Ao comparar a era atual com a época da invenção da fotografia, quando as imagens eram limitadas em número, circunscritas em um significado e contempladas com atenção, podemos concluir que hoje em dia, mais que contemplar, consumimos. Estamos inundados de imagens, o que supõe uma maior consciência informativa da realidade global, mas também pode gerar impressões visuais carentes de significado. Entre a velocidade da Internet, os telefones celulares e os dispositivos eletrônicos portáteis, a análise da realidade objetiva sofre o caos da excessiva oferta de imagens. O teórico francês Paul Virilio fala da mecanização da percepção. O computador assiste a percepção e a Internet gera a vontade de ver tudo, saber tudo, a cada momento, em cada lugar. Mas o raciocinar sobre o que é visto já é outra história.

            Entretanto, ver tudo é também uma grande exigência do mundo atual, mas frente ao abuso visual e ao volume de transmissão, o cérebro pode ter sido privado de uma de suas atividades mais lúdicas: a imaginação. Italo Calvino, em suas Seis propostas para o próximo milênio, fala sobre a projeção interna de imagens como parte do processo de interpretação e expressão. Estas imagens pessoais são apoiadas em reflexos interiores da tradição oral. Formam campos de analogias que, ao serem organizados, geram um sentido crítico na consciência. A força dos meios digitais está em conflito com uma capacidade humana conhecida desde o eidos de Platão: o pensar com imagens, o que não pode ser visto com os olhos, o que conhecemos porque temos a ideia em nossa mente, não pela realidade do objeto.

Paradoxalmente, hoje em dia um suporte físico já não é imprescindível para que a imagem exista. Mas longe da imaginação, as exigências do mundo atual são satisfeitas pela imagem eletrônica com a imediatez do trânsito de informações e a globalidade, onde distâncias geográficas colapsam em tempo real pela world wide web.

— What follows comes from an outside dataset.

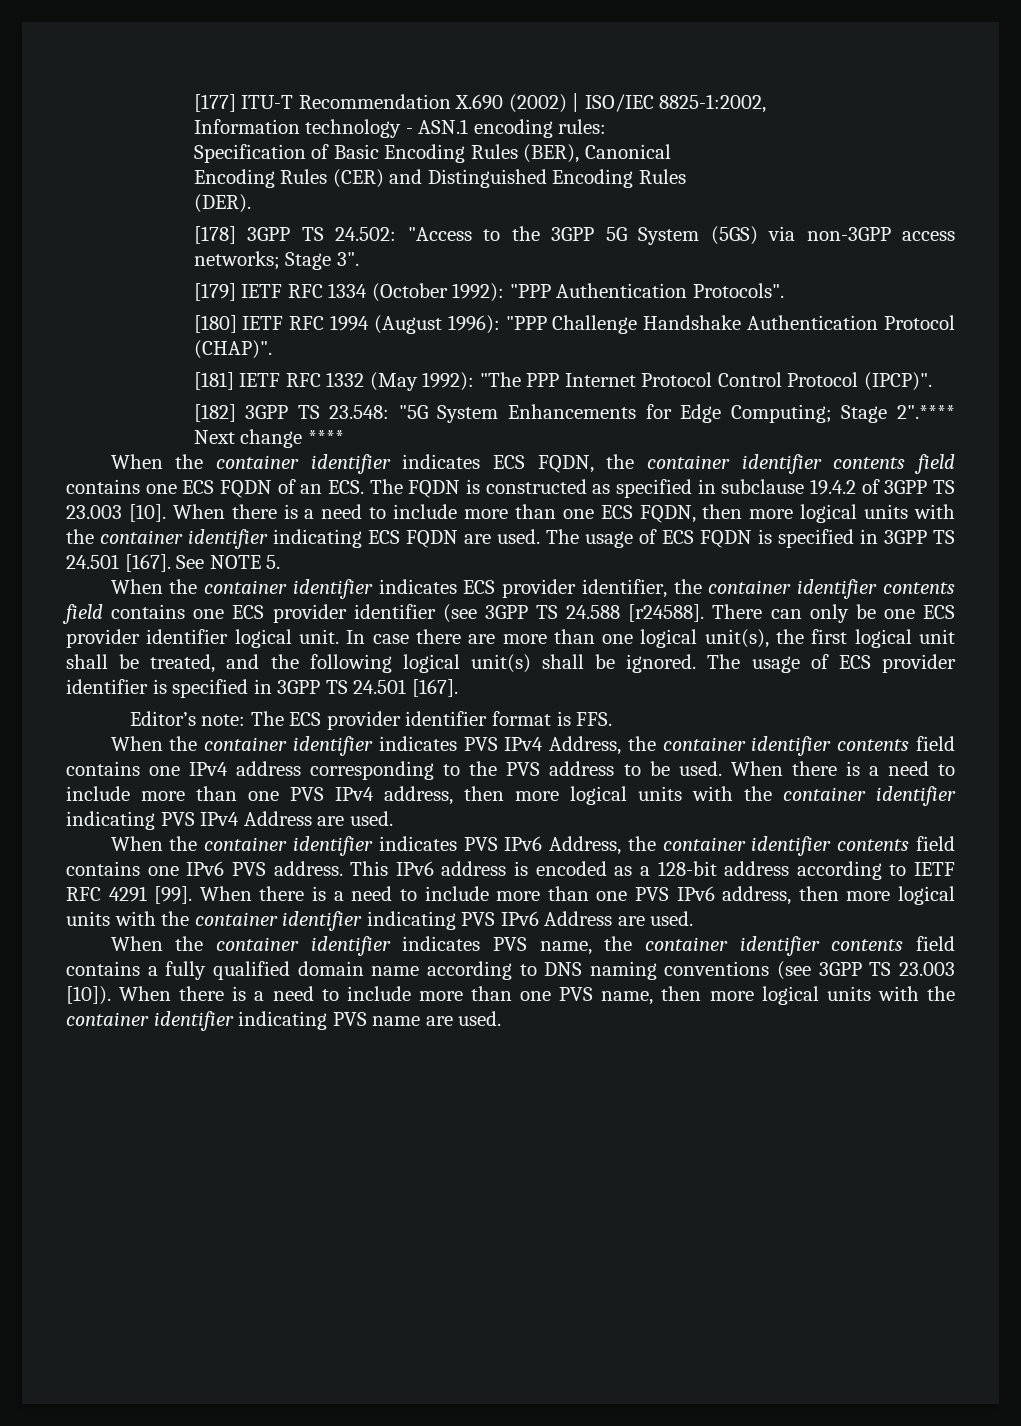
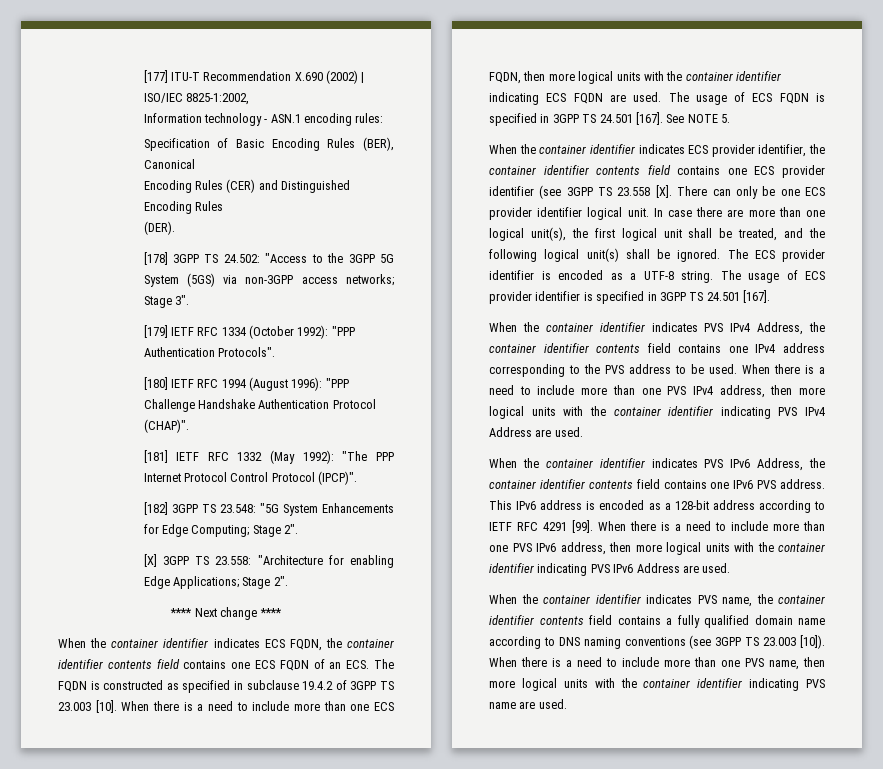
[897,405,956,419] 2".**** -> [284,524,299,534] [143,554,394,568] [143,576,288,589] [170,608,193,617] 2". // [X] 3GPP TS 23.558: "Architecture for enabling Edge Applications; Stage 2". // ****
[566,604,705,622] 24.588 [r24588]. -> [617,185,672,198] 23.558 [X].
(741, 661) none -> [754,249,825,262] [489,270,741,283] ECS provider identifier is encoded as a UTF-8 string. The
[129,711,613,730] // Editor’s note: The ECS provider identifier format is FFS. -> (770, 296) none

Em contraste ao discurso linear obtido pela fotografia analógica, o discurso democrático da imagem digital na Internet é constituído por uma infinidade de caminhos possíveis, através de links que levam a distantes e desconhecidos destinos. Uma versão eletrônica da Biblioteca de Babel, de Jorge Luis Borges: todos os livros possíveis, ordenados de forma arbitrária, mas sem ordem pré-determinada de pesquisa. Nesse ambiente, se consideram fotografias as imagens geradas através de todos os tipos de câmeras, satélites e mísseis, câmeras de vigilância e webcams, scanners e telefones celulares. O computador padroniza a especificidade de cada meio, gerando uma crise na função de registro.

Como acontece frequentemente nos meios de comunicação visual, a crise é um sintoma de renovação. Eu sou uma vítima da luta entre a adesão à tecnologia e a convenção analógica. Talvez por medo de perder a capacidade de imaginar visões ainda encontradas no Google, ou por medo de sucumbir à velocidade vertiginosa do fotografar-ver-apagar. A imagem digital gera o completo controle do resultado, ao contrário da imagem analógica, imprevista e intuitiva, que tanto me emociona. Mas também sou ciente de que as representações da identidade contemporânea estão intrinsecamente ligadas às novas tecnologias da imagem. A quantidade de oferta que se consome diariamente pode permitir que a fotografia realize funções sem precedentes e ainda pouco conhecidas.

A principal mudança na percepção visual é, sem dúvida, a facilidade de um diálogo aberto em que o espectador participa e divide a dinâmica criativa. Resta uma análise dos efeitos reais e imediatos na assimilação do atual fluxo de informação visual. O sujeito contemporâneo é um passageiro metropolitano e a velocidade com que passa pelo mundo determina não só o olhar, mas também como as coisas se apresentam frente a ele. Nossa identidade é construída pela indústria da cultura digital, que entrega o olhar como produto final e não como o início de uma interpretação. Para virar o jogo, devemos exercer o olhar do estrangeiro, que recém chegado a um lugar resgata o sentido primeiro das coisas, começando do zero.